## Task item
Nothing but a verbatim copy of the data, minus the images, should be returned.

## Information given
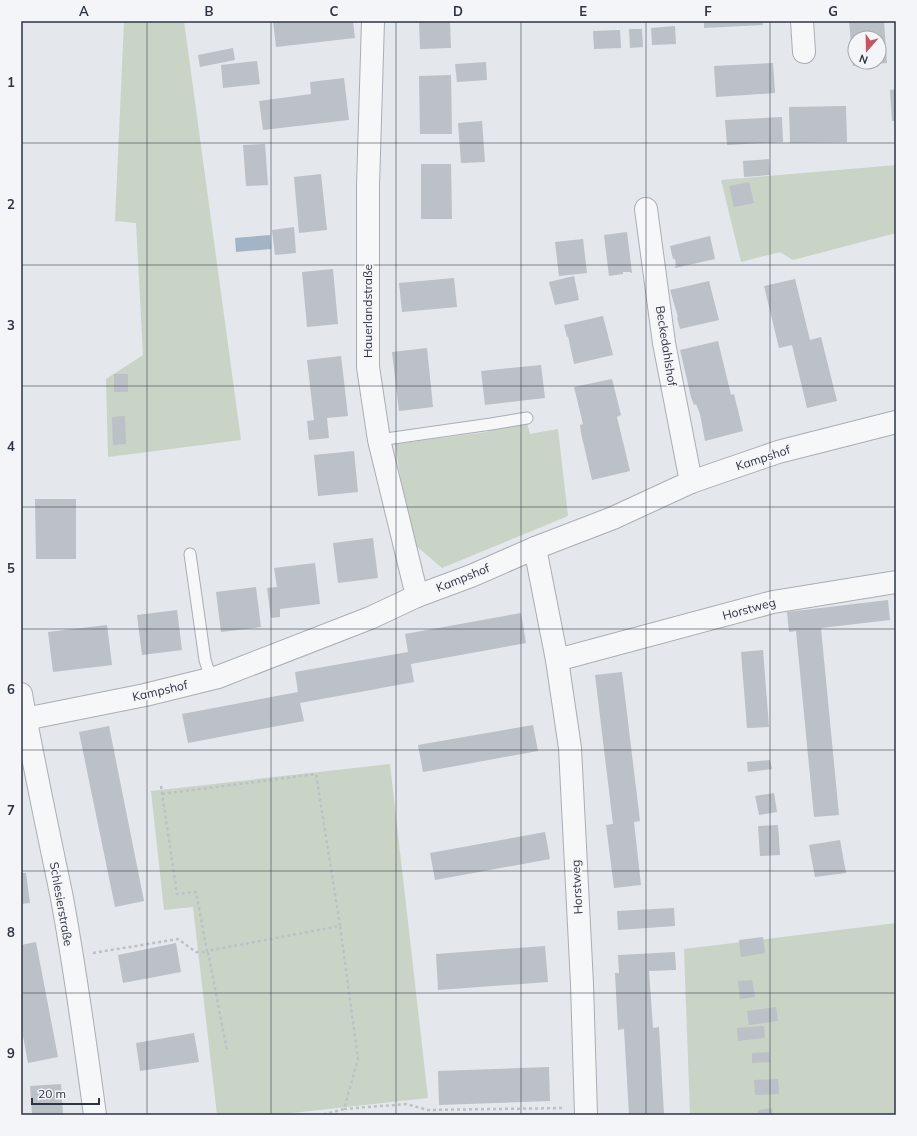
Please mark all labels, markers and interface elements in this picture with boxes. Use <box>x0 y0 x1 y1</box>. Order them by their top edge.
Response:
text: A <box>79 3 89 19</box>
text: B <box>205 3 214 19</box>
text: C <box>330 3 339 19</box>
text: D <box>453 3 463 19</box>
text: E <box>579 3 587 19</box>
text: F <box>704 3 712 19</box>
text: G <box>828 3 838 19</box>
north arrow <box>847 30 887 70</box>
text: N <box>857 51 870 67</box>
text: 1 <box>7 74 15 90</box>
text: 2 <box>7 196 15 212</box>
street label: Hauerlandstraße <box>360 264 375 358</box>
street label: Beckedahlshof <box>653 305 680 388</box>
text: 3 <box>7 317 15 333</box>
text: 4 <box>7 438 15 454</box>
street label: Kampshof <box>734 441 793 473</box>
text: 5 <box>7 560 15 576</box>
street label: Kampshof <box>434 560 493 595</box>
street label: Horstweg <box>721 594 777 623</box>
street label: Kampshof <box>131 677 190 704</box>
text: 6 <box>7 681 15 697</box>
text: 7 <box>7 802 15 818</box>
street label: Horstweg <box>568 859 585 915</box>
street label: Schlesierstraße <box>47 861 76 947</box>
text: 8 <box>7 924 15 940</box>
text: 9 <box>7 1045 15 1061</box>
scale bar <box>32 1080 99 1106</box>
text: 20 m <box>38 1086 66 1101</box>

## Task result
Please mark all labels, markers and interface elements in this picture with boxes. Use <box>x0 y0 x1 y1</box>. Order them by their top edge.
Response:
text: A <box>79 3 89 19</box>
text: B <box>205 3 214 19</box>
text: C <box>330 3 339 19</box>
text: D <box>453 3 463 19</box>
text: E <box>579 3 587 19</box>
text: F <box>704 3 712 19</box>
text: G <box>828 3 838 19</box>
north arrow <box>847 30 887 70</box>
text: N <box>857 51 870 67</box>
text: 1 <box>7 74 15 90</box>
text: 2 <box>7 196 15 212</box>
street label: Hauerlandstraße <box>360 264 375 358</box>
street label: Beckedahlshof <box>653 305 680 388</box>
text: 3 <box>7 317 15 333</box>
text: 4 <box>7 438 15 454</box>
street label: Kampshof <box>734 441 793 473</box>
text: 5 <box>7 560 15 576</box>
street label: Kampshof <box>434 560 493 595</box>
street label: Horstweg <box>721 594 777 623</box>
street label: Kampshof <box>131 677 190 704</box>
text: 6 <box>7 681 15 697</box>
text: 7 <box>7 802 15 818</box>
street label: Horstweg <box>568 859 585 915</box>
street label: Schlesierstraße <box>47 861 76 947</box>
text: 8 <box>7 924 15 940</box>
text: 9 <box>7 1045 15 1061</box>
scale bar <box>32 1080 99 1106</box>
text: 20 m <box>38 1086 66 1101</box>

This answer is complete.